Under the above rule, it is settled that where: (a) there has been no record activity in the action by any party for more than one year prior to the filing of a motion to dismiss, and (b) no good cause is shown why the action should remain pending or no court order or court-approved stipulation staying the action has been filed, the trial court is required to dismiss the action for failure to prosecute. See, e.g., Industrial Trucks of Fla., Inc. v. Gonzalez, 351 So.2d 744, 746 (Fla. 3d DCA 1977). Where, however, there has been record activity directed toward disposition of the cause as to one of multiple defendants in the cause within the requisite one year period, as here, Florida courts have consistently held that the remaining defendants are not entitled to be dismissed from the cause for failure to prosecute the action against them individually; this is so because Fla.R.Civ.P. 1.420(e) only authorizes the dismissal of "actions," not individual parties.[5] Moreover, it is settled that the filing within the requisite one-year period of a notice of taking deposition or the issuance of a summons on a complaint, as here, constitutes sufficient record activity to preclude the dismissal of an action for failure to prosecute under Fla.R.Civ.P. 1.420(e). See, e.g., Hale v. Hart Properties, Inc., 436 So.2d 1093, 1094 (Fla. 3d DCA 1983); Harris v. Winn-Dixie Stores, 378 So.2d 90, 94 (Fla. 1st DCA 1979).
It is urged, however, that the Florida Supreme Court in Koppers Co. v. Victoire Dev. Corp., 284 So.2d 193 (Fla. 1973), carved out an "exception" to the general rule that record activity within the requisite one-year period as to one defendant is sufficient to preclude a dismissal as to a codefendant under Fla.R.Civ.P. 1.420(e). This "exception," it is said, obtains and a dismissal for failure to prosecute lies as to the codefendant where it is shown, as here, that the codefendant has not been served with process and there has been no record activity as to him for the requisite one-year period. It was this "exception" which the trial court relied on in dismissing the seventeen defendants herein from the action below. We disagree that any such "exception" was established in Koppers.
In Koppers, the plaintiff sued four defendants, including the defendant Koppers who was never served with process. No record activity took place in the main action for over one year as to Koppers nor, apparently, as to any other defendant; accordingly, Koppers moved to dismiss the main action for failure to prosecute under Fla.R. Civ.P. 1.420(e). The trial court conditionally granted the motion provided Koppers was not served with process within the next twenty days. The Fourth District affirmed, and the Florida Supreme Court reversed on the basis that the motion to dismiss should have been granted unconditionally, rather than conditionally.
There is nothing in the Koppers opinion, however, which remotely announces or even discusses the aforementioned "exception." *837 This is not surprising because the issue was never involved in the case; the sole issue before the Court was whether the dismissal should have been conditional or unconditional. It is true, of course, that there was record activity in Koppers in a cross claim filed in the cause; a codefendant had filed a cross claim against Koppers, and Koppers had answered the cross claim.

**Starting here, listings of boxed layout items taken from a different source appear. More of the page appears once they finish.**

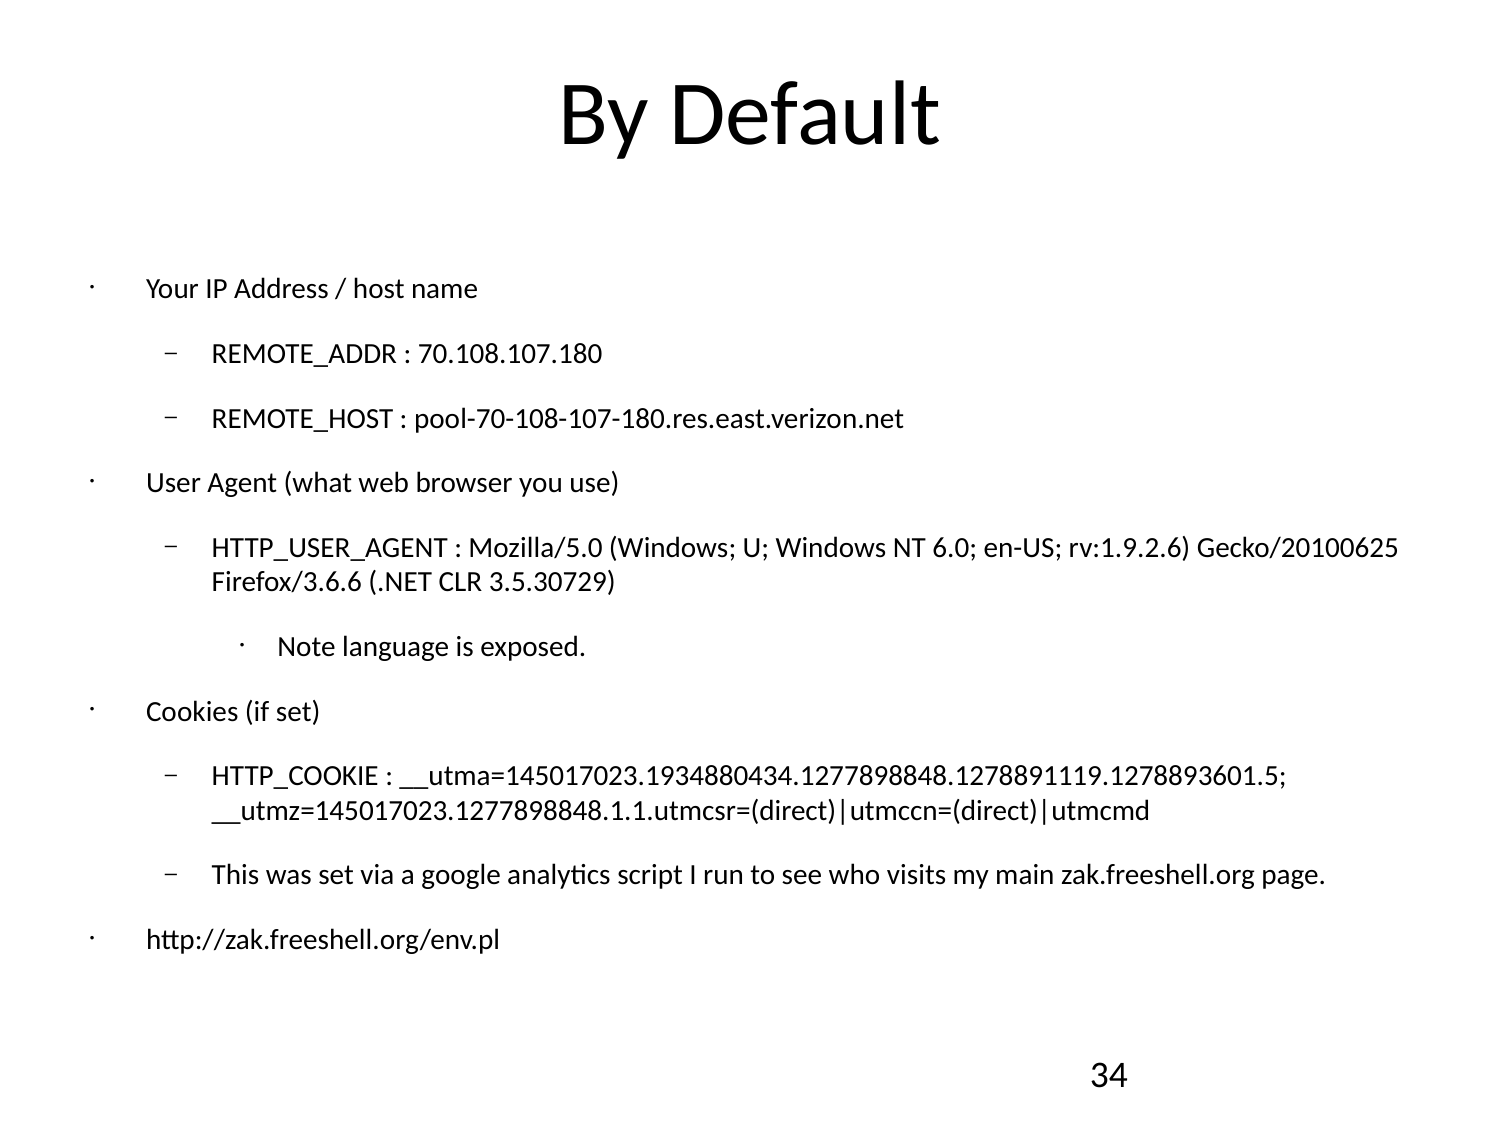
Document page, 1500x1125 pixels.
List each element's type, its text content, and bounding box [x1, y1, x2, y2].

list Your IP Address / host name REMOTE_ADDR : 70.108.107.180 REMOTE_HOST : pool-70-108-107-180.res.east.verizon.net User Agent (what web browser you use) HTTP_USER_AGENT : Mozilla/5.0 (Windows; U; Windows NT 6.0; en-US; rv:1.9.2.6) Gecko/20100625 Firefox/3.6.6 (.NET CLR 3.5.30729) Note language is exposed. Cookies (if set) HTTP_COOKIE : __utma=145017023.1934880434.1277898848.1278891119.1278893601.5; __utmz=145017023.1277898848.1.1.utmcsr=(direct)|utmccn=(direct)|utmcmd This was set via a google analytics script I run to see who visits my main zak.freeshell.org page. http://zak.freeshell.org/env.pl [75, 262, 1425, 1005]
slide_number <number> [1074, 1042, 1425, 1103]
title By Default [75, 45, 1425, 233]
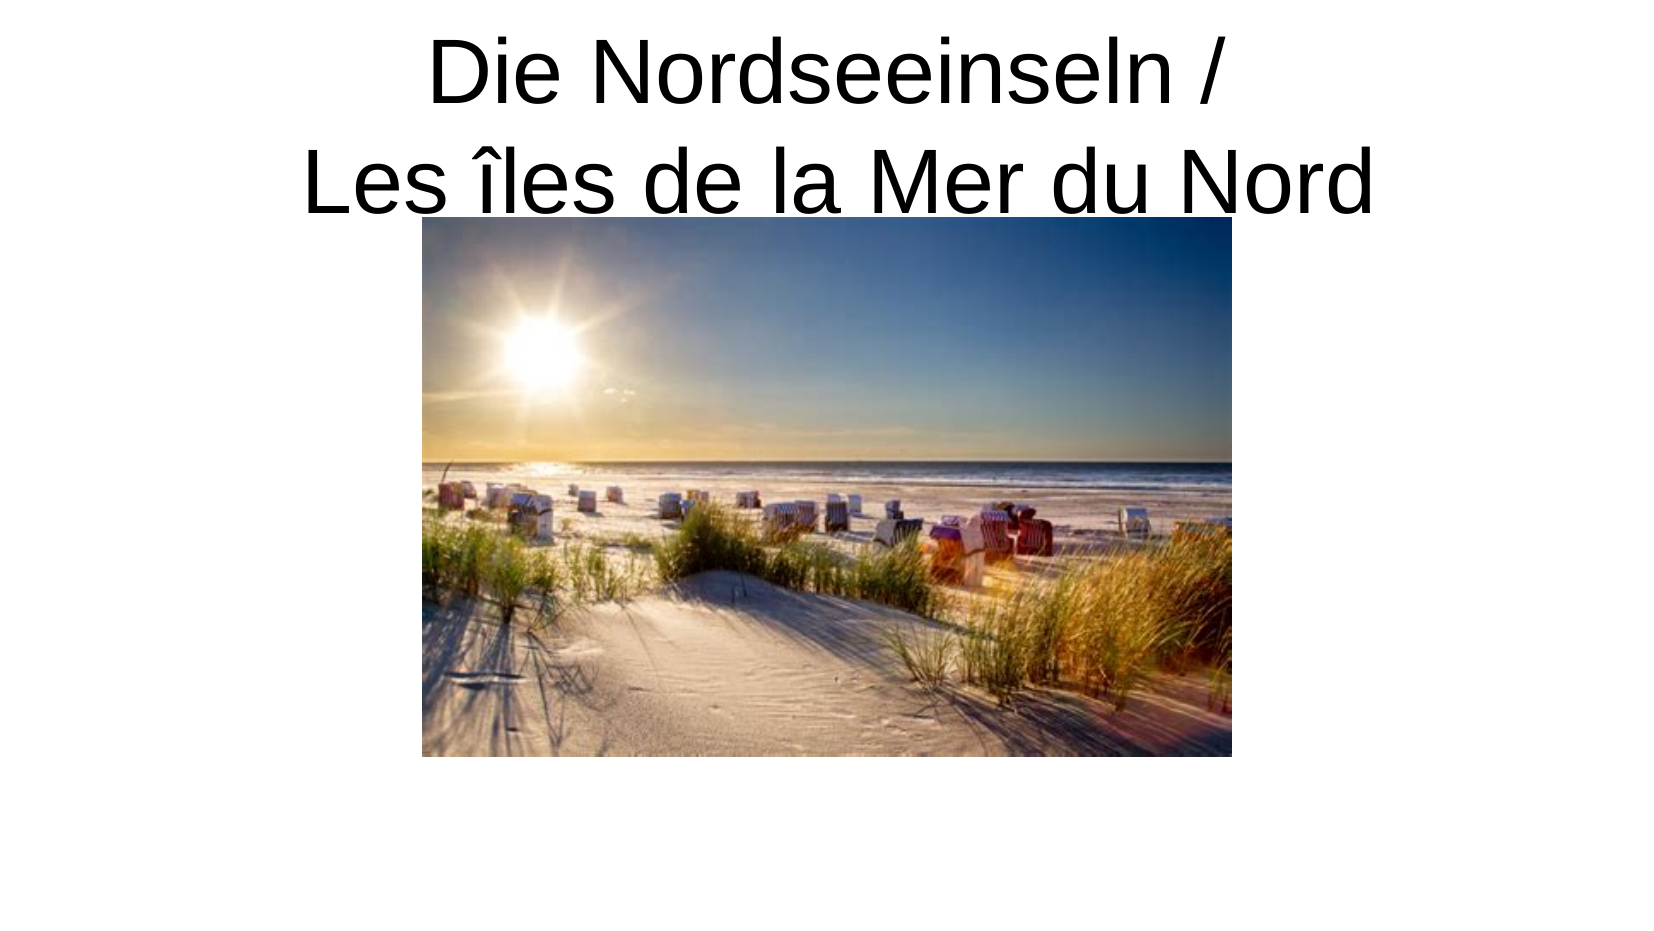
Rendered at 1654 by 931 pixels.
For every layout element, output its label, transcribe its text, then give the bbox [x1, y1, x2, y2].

The plaintiff, however, made no contention that this record activity in the cross claim had advanced the cause on the main claim, and, accordingly, the issue was never before the Court. It is therefore inaccurate, we think, to cite Koppers for the sub silentio proposition that an unserved defendant is entitled to be dismissed from an action under Fla.R.Civ.P. 1.420(e) where there has been no record activity as to him for over a year, even though there has been record activity as to other defendants in the cause. No such point of law was at issue, discussed, or decided in Koppers.
We recognize that the Fourth District Court in Crouse-Hinds Co. v. Capellia, 302 So.2d 800 (Fla. 4th DCA 1974), has, in effect, interpreted Koppers to adopt such an "exception," and that Sandini v. Florida East Coast Properties, Inc., 454 So.2d 578 (Fla. 4th DCA 1984), follows Crouse-Hinds;[6] we do not, however, agree with these decisions. Indeed, the Fourth District itself did not follow such an "exception" in Mueller v. North Broward Hospital District, 403 So.2d 581 (Fla.